**WHAT TO PRODUCE:**
Swap every "Pamps幫寶適" in the listing below for "Pampers幫寶適" and reproduce the text of each page with nothing else changed. Leave the pictures out of your answer.
-------- DATASET EXTRACT
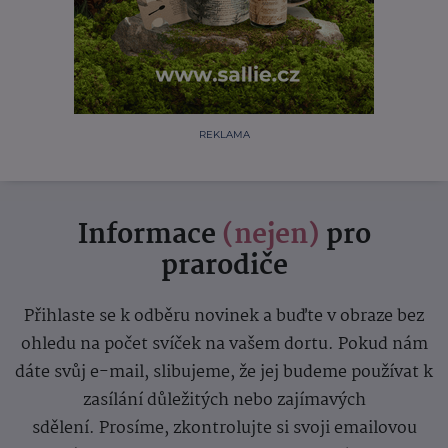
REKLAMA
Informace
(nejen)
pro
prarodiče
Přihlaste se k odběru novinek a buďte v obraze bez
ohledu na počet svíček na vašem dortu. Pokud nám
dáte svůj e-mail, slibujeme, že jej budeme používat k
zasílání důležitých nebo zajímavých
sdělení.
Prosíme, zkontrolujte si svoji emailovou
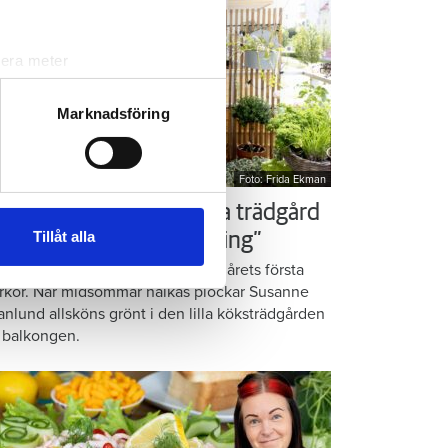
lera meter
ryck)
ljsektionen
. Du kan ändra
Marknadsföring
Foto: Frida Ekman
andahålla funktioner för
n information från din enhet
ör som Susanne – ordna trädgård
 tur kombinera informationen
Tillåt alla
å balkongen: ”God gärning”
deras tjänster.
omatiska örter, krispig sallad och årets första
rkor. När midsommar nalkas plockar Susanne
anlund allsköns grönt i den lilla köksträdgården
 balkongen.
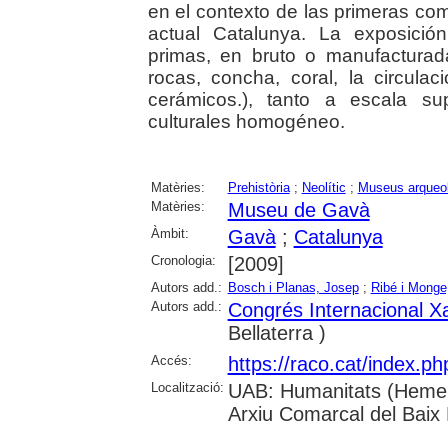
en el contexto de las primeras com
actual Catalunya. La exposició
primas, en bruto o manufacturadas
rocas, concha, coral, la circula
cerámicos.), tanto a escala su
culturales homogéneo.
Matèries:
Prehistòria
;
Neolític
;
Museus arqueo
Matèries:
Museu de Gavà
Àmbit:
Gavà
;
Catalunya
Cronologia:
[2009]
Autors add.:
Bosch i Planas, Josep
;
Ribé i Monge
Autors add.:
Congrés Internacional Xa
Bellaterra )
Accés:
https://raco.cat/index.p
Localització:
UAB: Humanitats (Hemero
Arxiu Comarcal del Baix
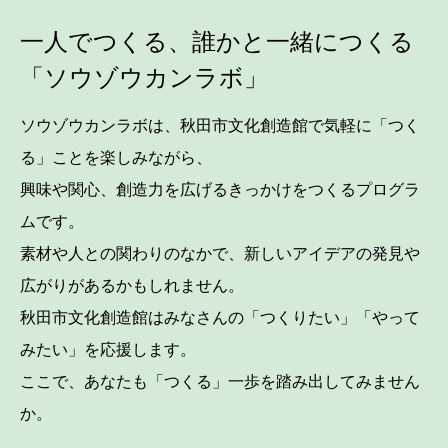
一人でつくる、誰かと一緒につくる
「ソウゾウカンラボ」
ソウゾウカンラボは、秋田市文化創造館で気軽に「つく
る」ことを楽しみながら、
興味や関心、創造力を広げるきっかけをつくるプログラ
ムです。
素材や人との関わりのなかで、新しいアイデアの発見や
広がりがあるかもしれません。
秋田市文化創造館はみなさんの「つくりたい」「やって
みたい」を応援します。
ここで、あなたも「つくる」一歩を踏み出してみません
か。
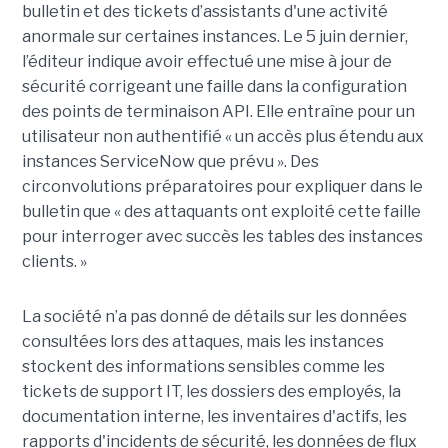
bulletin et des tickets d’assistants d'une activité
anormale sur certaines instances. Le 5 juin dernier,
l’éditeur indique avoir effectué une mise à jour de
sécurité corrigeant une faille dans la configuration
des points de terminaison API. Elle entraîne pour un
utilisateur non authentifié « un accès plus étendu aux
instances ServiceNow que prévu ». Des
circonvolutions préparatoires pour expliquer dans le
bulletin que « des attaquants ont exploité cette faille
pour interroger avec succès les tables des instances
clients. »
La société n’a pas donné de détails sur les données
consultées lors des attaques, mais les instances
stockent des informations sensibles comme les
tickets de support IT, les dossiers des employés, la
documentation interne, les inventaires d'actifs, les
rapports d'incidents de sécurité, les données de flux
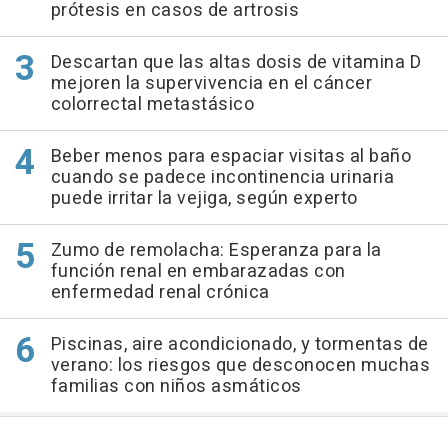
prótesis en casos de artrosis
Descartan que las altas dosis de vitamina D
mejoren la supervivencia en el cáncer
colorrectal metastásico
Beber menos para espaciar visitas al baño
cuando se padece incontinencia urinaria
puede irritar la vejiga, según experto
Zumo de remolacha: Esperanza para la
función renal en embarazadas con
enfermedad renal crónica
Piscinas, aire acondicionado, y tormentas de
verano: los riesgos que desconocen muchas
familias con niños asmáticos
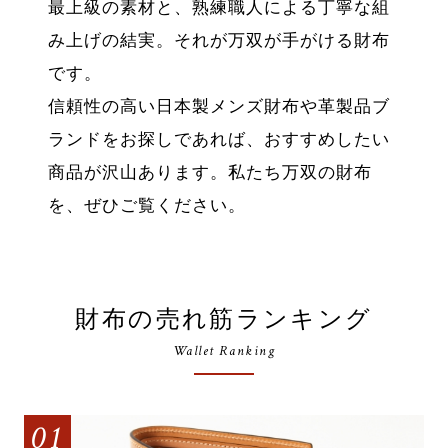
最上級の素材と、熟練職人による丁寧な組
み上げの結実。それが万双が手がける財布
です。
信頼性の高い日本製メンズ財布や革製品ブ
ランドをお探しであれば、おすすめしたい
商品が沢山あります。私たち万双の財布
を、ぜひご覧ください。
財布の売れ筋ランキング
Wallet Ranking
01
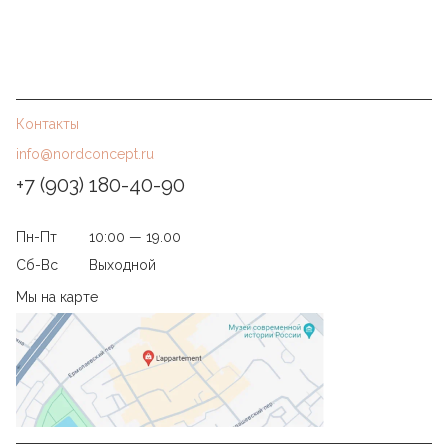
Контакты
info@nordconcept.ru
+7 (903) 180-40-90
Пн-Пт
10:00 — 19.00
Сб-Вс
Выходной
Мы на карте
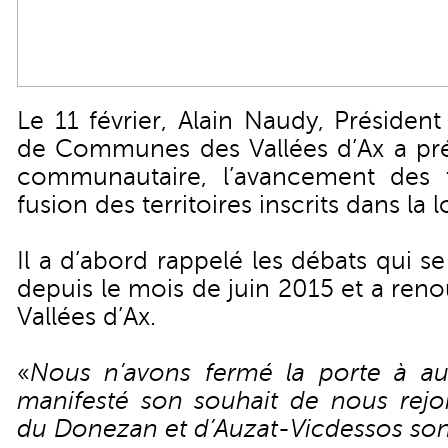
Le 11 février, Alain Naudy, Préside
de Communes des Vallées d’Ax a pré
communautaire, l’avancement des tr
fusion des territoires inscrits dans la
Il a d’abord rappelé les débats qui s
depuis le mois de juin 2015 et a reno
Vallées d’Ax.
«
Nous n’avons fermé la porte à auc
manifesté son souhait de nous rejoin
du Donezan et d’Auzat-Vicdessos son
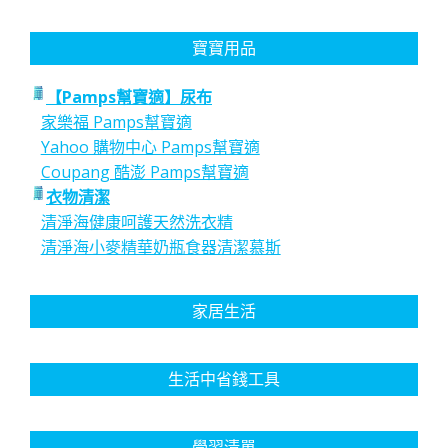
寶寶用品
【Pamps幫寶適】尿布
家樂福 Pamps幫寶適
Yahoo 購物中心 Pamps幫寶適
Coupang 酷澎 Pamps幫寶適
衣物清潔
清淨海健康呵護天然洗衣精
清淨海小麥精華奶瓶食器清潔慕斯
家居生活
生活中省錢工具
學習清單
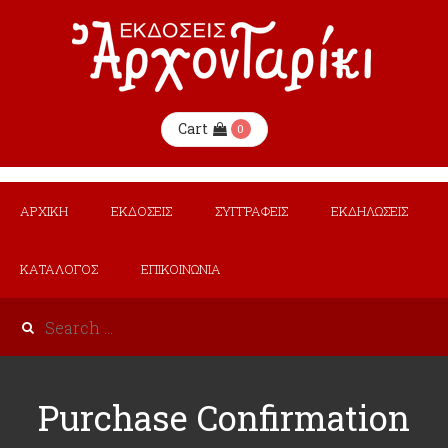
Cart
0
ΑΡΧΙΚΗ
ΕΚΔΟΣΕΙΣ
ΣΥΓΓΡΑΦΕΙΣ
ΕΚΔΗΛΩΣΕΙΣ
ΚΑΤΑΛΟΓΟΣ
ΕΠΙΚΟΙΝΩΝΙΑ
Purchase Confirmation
----------------
**WRITTEN ANSWER:**
REKLAMA
Informace
(nejen)
pro
prarodiče
Přihlaste se k odběru novinek a buďte v obraze bez
ohledu na počet svíček na vašem dortu. Pokud nám
dáte svůj e-mail, slibujeme, že jej budeme používat k
zasílání důležitých nebo zajímavých
sdělení.
Prosíme, zkontrolujte si svoji emailovou
lera meter
ryck)
ljsektionen
. Du kan ändra
Marknadsföring
Foto: Frida Ekman
andahålla funktioner för
n information från din enhet
ör som Susanne – ordna trädgård
 tur kombinera informationen
Tillåt alla
å balkongen: ”God gärning”
deras tjänster.
omatiska örter, krispig sallad och årets första
rkor. När midsommar nalkas plockar Susanne
anlund allsköns grönt i den lilla köksträdgården
 balkongen.
en el contexto de las primeras com
actual Catalunya. La exposició
primas, en bruto o manufacturadas
rocas, concha, coral, la circula
cerámicos.), tanto a escala su
culturales homogéneo.
Matèries:
Prehistòria
;
Neolític
;
Museus arqueo
Matèries:
Museu de Gavà
Àmbit:
Gavà
;
Catalunya
Cronologia:
[2009]
Autors add.:
Bosch i Planas, Josep
;
Ribé i Monge
Autors add.:
Congrés Internacional Xa
Bellaterra )
Accés:
https://raco.cat/index.p
Localització:
UAB: Humanitats (Hemero
Arxiu Comarcal del Baix
一人でつくる、誰かと一緒につくる
「ソウゾウカンラボ」
ソウゾウカンラボは、秋田市文化創造館で気軽に「つく
る」ことを楽しみながら、
興味や関心、創造力を広げるきっかけをつくるプログラ
ムです。
素材や人との関わりのなかで、新しいアイデアの発見や
広がりがあるかもしれません。
秋田市文化創造館はみなさんの「つくりたい」「やって
みたい」を応援します。
ここで、あなたも「つくる」一歩を踏み出してみません
か。
bulletin et des tickets d’assistants d'une activité
anormale sur certaines instances. Le 5 juin dernier,
l’éditeur indique avoir effectué une mise à jour de
sécurité corrigeant une faille dans la configuration
des points de terminaison API. Elle entraîne pour un
utilisateur non authentifié « un accès plus étendu aux
instances ServiceNow que prévu ». Des
circonvolutions préparatoires pour expliquer dans le
bulletin que « des attaquants ont exploité cette faille
pour interroger avec succès les tables des instances
clients. »
La société n’a pas donné de détails sur les données
consultées lors des attaques, mais les instances
stockent des informations sensibles comme les
tickets de support IT, les dossiers des employés, la
documentation interne, les inventaires d'actifs, les
rapports d'incidents de sécurité, les données de flux
prótesis en casos de artrosis
Descartan que las altas dosis de vitamina D
mejoren la supervivencia en el cáncer
colorrectal metastásico
Beber menos para espaciar visitas al baño
cuando se padece incontinencia urinaria
puede irritar la vejiga, según experto
Zumo de remolacha: Esperanza para la
función renal en embarazadas con
enfermedad renal crónica
Piscinas, aire acondicionado, y tormentas de
verano: los riesgos que desconocen muchas
familias con niños asmáticos
最上級の素材と、熟練職人による丁寧な組
み上げの結実。それが万双が手がける財布
です。
信頼性の高い日本製メンズ財布や革製品ブ
ランドをお探しであれば、おすすめしたい
商品が沢山あります。私たち万双の財布
を、ぜひご覧ください。
財布の売れ筋ランキング
Wallet Ranking
01
Контакты
info@nordconcept.ru
+7 (903) 180-40-90
Пн-Пт
10:00 — 19.00
Сб-Вс
Выходной
Мы на карте
Le 11 février, Alain Naudy, Préside
de Communes des Vallées d’Ax a pré
communautaire, l’avancement des tr
fusion des territoires inscrits dans la
Il a d’abord rappelé les débats qui s
depuis le mois de juin 2015 et a reno
Vallées d’Ax.
«
Nous n’avons fermé la porte à auc
manifesté son souhait de nous rejoin
du Donezan et d’Auzat-Vicdessos son
寶寶用品
【Pampers幫寶適】尿布
家樂福 Pampers幫寶適
Yahoo 購物中心 Pampers幫寶適
Coupang 酷澎 Pampers幫寶適
衣物清潔
清淨海健康呵護天然洗衣精
清淨海小麥精華奶瓶食器清潔慕斯
家居生活
生活中省錢工具
學習清單
Cart
0
ΑΡΧΙΚΗ
ΕΚΔΟΣΕΙΣ
ΣΥΓΓΡΑΦΕΙΣ
ΕΚΔΗΛΩΣΕΙΣ
ΚΑΤΑΛΟΓΟΣ
ΕΠΙΚΟΙΝΩΝΙΑ
Purchase Confirmation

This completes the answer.